JUnitに慣れていれば難しい所はないでしょう。Dollarクラスのインスタンス($5)を作成し、2倍しています。結果として、$10になることを確認するだけの簡単なコードです。
実行するとそんなクラスはない「global name 'Dollar' is not defined」となりました。

クラスの定義

tdd.moneyにdollarモジュールを作成し、Dollarクラスを定義します。

# -*- coding: utf-8 -*-
class Dollar():
    pass

また、パッケージが異なるのでテストクラスにimport文を追加します。

from tdd.money import Dollar

テスト実行

this constructor takes no arguments

コンストラクタの定義

class Dollar():
    def __init__(self, amount):
        pass

テスト実行。

Dollar instance has no attribute 'times'

timesメソッドの定義

    def times(self, multipaier):
        pass

テスト実行。

Dollar instance has no attribute 'amount'

amountの定義

class Dollar():
    def __init__(self, amount):
        self.amount = 0

テスト実行。

1) Failure:
test_multiplication(tdd.tests.money_test.Money_Test):
10 != 0

とりあえずはテスト失敗までこぎ着けました。

テストを通す

テストコードを書き、テストが動くようになったので最小限の実装でテストを通るようにします。

class Dollar():
    def __init__(self, amount):
        self.amount = 10

テスト実行。

Finished in 0.0 seconds.
1 tests, 0 failures, 1 errors

固定値を入れることは正しくないことは自明かも知れませんが、最初は仮実装を行いテストを通すことが重要です。
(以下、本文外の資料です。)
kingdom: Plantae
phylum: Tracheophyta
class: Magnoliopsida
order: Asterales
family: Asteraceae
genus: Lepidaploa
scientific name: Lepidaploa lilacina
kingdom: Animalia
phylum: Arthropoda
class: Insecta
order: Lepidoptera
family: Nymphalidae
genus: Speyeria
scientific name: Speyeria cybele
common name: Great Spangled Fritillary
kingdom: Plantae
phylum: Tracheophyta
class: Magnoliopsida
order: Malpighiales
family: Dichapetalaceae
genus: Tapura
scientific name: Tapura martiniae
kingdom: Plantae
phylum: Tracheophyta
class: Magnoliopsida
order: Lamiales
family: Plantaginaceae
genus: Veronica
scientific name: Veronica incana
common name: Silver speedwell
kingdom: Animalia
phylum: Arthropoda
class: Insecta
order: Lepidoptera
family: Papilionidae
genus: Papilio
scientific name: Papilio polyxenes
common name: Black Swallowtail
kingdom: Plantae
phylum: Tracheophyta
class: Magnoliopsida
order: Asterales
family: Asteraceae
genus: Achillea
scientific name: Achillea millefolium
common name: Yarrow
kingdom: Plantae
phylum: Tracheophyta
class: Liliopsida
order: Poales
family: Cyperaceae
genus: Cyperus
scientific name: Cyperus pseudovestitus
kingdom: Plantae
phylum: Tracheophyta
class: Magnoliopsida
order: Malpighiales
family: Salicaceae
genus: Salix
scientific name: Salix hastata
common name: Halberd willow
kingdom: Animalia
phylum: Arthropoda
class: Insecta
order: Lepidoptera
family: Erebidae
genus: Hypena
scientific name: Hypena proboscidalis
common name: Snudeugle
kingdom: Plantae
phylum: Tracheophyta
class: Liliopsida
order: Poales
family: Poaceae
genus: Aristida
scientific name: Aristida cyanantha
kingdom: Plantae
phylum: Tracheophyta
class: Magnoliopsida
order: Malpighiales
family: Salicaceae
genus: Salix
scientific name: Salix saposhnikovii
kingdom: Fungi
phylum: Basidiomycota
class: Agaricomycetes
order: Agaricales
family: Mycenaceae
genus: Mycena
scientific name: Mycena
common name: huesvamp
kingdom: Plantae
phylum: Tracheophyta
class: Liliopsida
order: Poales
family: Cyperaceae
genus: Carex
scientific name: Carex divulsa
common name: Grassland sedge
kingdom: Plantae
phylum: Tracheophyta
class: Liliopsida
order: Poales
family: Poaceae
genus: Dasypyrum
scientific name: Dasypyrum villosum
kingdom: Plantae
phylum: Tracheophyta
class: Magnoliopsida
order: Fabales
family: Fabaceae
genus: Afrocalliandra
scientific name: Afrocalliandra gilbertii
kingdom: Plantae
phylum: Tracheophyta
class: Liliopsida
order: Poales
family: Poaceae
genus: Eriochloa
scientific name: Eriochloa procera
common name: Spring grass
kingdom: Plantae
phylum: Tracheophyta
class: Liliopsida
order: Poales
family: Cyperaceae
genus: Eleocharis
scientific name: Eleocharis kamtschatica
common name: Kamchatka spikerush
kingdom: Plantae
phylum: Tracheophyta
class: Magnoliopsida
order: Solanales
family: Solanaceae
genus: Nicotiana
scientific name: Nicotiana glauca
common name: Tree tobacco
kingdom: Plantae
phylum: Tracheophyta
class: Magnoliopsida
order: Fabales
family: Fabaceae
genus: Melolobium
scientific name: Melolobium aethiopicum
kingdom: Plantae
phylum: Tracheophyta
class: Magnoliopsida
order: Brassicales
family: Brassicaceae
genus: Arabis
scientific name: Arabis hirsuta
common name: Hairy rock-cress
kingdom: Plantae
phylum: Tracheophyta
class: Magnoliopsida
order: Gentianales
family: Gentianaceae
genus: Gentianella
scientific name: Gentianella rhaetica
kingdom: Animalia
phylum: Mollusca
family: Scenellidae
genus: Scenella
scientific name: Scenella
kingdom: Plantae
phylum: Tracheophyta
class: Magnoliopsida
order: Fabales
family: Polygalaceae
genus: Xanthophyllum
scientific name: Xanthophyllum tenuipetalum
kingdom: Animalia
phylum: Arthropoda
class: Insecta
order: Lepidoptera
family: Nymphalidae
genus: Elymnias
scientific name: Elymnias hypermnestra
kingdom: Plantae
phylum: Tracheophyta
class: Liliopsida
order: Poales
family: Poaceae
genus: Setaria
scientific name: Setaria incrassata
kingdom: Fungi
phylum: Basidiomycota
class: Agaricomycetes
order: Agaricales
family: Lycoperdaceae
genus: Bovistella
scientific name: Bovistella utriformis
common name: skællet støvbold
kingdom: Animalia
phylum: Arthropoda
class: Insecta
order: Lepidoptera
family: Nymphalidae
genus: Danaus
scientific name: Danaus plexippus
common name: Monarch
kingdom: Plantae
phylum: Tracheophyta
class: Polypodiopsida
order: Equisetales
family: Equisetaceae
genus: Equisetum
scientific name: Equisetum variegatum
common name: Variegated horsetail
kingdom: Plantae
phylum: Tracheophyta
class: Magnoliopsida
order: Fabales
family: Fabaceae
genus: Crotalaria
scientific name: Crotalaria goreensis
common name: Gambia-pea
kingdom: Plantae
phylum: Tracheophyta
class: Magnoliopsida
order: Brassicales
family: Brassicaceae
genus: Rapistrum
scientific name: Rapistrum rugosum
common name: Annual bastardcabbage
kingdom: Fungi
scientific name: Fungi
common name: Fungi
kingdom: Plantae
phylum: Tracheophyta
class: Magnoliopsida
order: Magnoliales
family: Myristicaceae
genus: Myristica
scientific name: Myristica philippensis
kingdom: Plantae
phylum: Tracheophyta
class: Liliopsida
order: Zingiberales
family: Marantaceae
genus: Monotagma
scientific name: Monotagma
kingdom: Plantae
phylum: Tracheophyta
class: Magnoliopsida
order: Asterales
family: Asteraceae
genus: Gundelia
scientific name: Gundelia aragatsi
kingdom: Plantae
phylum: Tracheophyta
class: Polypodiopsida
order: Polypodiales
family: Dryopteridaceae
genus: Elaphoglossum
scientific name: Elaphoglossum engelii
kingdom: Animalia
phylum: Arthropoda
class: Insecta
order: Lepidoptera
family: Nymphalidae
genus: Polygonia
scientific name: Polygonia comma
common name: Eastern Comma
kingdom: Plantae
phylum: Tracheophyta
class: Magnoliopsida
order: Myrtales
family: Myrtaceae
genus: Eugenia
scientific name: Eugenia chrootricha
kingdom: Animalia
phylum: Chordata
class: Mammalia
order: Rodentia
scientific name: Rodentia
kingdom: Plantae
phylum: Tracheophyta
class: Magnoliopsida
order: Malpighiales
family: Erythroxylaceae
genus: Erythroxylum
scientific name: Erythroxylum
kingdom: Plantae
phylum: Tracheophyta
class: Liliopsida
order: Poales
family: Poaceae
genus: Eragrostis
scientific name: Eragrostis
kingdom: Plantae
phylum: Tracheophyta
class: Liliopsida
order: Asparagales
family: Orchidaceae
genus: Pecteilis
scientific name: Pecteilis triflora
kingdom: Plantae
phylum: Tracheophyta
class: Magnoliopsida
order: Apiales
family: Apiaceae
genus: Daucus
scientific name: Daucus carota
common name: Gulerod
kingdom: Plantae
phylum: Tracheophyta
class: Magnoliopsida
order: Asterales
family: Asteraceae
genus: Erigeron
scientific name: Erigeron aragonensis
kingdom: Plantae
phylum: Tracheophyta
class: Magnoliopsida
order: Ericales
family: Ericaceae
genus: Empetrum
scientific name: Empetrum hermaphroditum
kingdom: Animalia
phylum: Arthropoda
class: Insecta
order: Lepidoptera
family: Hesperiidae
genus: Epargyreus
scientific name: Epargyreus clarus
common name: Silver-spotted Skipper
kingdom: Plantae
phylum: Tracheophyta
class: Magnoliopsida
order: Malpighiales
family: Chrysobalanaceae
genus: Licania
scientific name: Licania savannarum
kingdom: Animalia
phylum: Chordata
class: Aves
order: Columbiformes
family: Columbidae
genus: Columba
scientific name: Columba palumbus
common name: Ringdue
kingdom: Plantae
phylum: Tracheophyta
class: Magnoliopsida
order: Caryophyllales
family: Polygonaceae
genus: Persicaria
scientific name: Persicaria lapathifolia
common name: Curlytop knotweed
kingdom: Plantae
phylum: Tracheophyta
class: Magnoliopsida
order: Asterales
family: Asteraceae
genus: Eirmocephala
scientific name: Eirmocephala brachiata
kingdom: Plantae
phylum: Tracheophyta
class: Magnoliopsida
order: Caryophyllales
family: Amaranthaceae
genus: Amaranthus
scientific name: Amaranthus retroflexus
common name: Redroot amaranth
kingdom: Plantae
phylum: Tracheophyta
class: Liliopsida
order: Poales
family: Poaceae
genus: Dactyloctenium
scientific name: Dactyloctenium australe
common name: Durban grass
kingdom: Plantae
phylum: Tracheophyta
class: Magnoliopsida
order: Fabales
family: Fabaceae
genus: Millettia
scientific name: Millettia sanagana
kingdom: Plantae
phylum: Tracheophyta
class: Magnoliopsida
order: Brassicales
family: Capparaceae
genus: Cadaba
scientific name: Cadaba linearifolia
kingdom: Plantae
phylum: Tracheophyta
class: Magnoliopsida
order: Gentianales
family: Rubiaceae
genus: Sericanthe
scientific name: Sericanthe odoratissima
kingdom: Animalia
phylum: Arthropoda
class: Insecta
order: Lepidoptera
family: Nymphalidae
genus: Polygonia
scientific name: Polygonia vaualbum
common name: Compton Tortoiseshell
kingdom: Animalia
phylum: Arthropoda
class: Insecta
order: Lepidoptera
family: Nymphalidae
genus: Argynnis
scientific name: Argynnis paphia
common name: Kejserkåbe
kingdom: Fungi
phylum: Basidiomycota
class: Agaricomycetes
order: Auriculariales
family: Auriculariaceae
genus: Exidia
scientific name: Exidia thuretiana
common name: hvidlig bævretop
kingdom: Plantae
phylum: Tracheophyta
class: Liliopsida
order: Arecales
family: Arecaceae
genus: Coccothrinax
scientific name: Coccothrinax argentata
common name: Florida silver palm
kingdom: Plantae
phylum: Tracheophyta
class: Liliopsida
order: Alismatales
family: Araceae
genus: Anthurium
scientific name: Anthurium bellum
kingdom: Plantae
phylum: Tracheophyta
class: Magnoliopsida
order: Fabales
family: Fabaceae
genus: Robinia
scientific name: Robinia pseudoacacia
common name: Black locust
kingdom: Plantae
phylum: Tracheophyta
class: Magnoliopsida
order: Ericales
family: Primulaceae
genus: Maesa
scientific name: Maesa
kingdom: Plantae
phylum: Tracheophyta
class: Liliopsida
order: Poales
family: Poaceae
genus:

テストが通ったならばリファクタリングを行い、コードを綺麗にします。

Revision: 38

テストが通った時点でコミットします。

リファクタリング

重複を取り除く(1)

テストコードと実装コードを眺めると10という定数が重複しているのでこれを取り除きます。5と2を使う事ができるので次のようにしましょう。

class Dollar():
    def __init__(self, amount):
        pass

    def times(self, multipaier):
        self.amount = 5 * 2

テスト成功。

メソッドの引数で2を置き換える
class Dollar():
    def __init__(self, amount):
        pass

    def times(self, multipaier):
        self.amount = 5 * multipaier

テスト成功。

コンストラクタで2を保持する
class Dollar():
    def __init__(self, amount):
        self.amount = amount

    def times(self, multipaier):
        self.amount = self.amount * multipaier

テスト成功。

*=演算子を使う

読みやすいかは議論の余地はありますが、Pythonでも使用できるようです。

class Dollar():
    def __init__(self, amount):
        self.amount = amount
        
    def times(self, multipaier):
        self.amount *= multipaier

Revision: 39

テストが通った時点でコミットします。